Agreed. Worf holds the Klingon warrior tradition in high esteem, but in the sense of practicing a religion. He participates in ritual (various competitions, etc) and through training keeps himself in shape in accordance with the way of the warrior. That's not the same as actually having lived the warrior's life the way Klingons like Kor or Martok have. It makes him proficient with weapons and very good in a fight, but "warrior" is still an ideal for him; an aspect of identity, not a job description.
Worf's a security man who happens to live by a tradition that promotes physical prowess and combat. O'Brien, meanwhile, was an actual soldier and saw action in disputed territories, on the ground. He may be about 1/10th as martial in terms of his outlooks and interests, and he obviously couldn't compare to Worf in terms of weapons proficiency or physical contests, but in terms of the realities of combat outside of ritualized tradition (well, to the extent that warfare isn't
always ritualized tradition, but that's another matter...), I'd bet on O'Brien. Worf is often detatched from realities of non-"honourable" combat, perhaps especially emotional realities. He doesn't see combat and death primarily in terms of the people affected, he sees them as an abstract idealized frame of reference for his personal belief system.

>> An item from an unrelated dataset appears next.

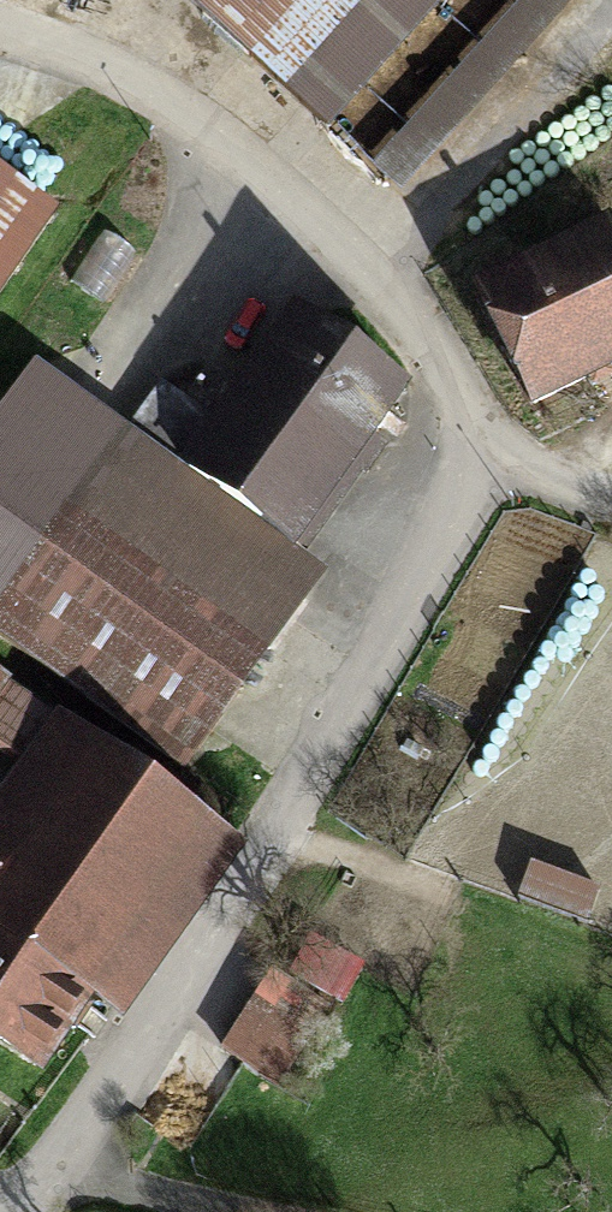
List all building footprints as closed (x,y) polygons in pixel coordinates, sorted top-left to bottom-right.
[(405,214),(594,0),(162,0),(405,214)] [(50,233),(0,197),(0,301),(50,233)] [(518,428),(611,382),(611,267),(600,242),(460,309),(518,428)] [(289,564),(402,418),(296,337),(184,481),(137,445),(0,621),(0,641),(179,779),(325,591),(289,564)] [(43,720),(0,692),(0,768),(8,773),(43,720)] [(125,1034),(239,860),(46,735),(0,806),(0,1071),(40,1097),(94,1014),(125,1034)] [(526,913),(589,942),(604,908),(541,880),(526,913)] [(298,949),(278,985),(332,1015),(349,1024),(369,988),(298,949)] [(238,1056),(292,1086),(332,1015),(278,985),(238,1056)]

On a related note, in terms of experience, I'd think O'Brien was more useful on that front than Worf any day, precisely because O'Brien cares nothing for combat but has still engaged in it. Who would you rather trust in, the person whose perceptions are welded to a preconceived and often idealized idea of how combat works, along with a long list of culturally-approved descriptors designed to warp the experience into butressing a ideological framework defining his people, or the guy who had no interest in combat beforehand (or afterward), and simply found himself engaging in it at one point in his career, doing the best he could, and who can share his personal experience without anything at stake for him beyond the act of advising?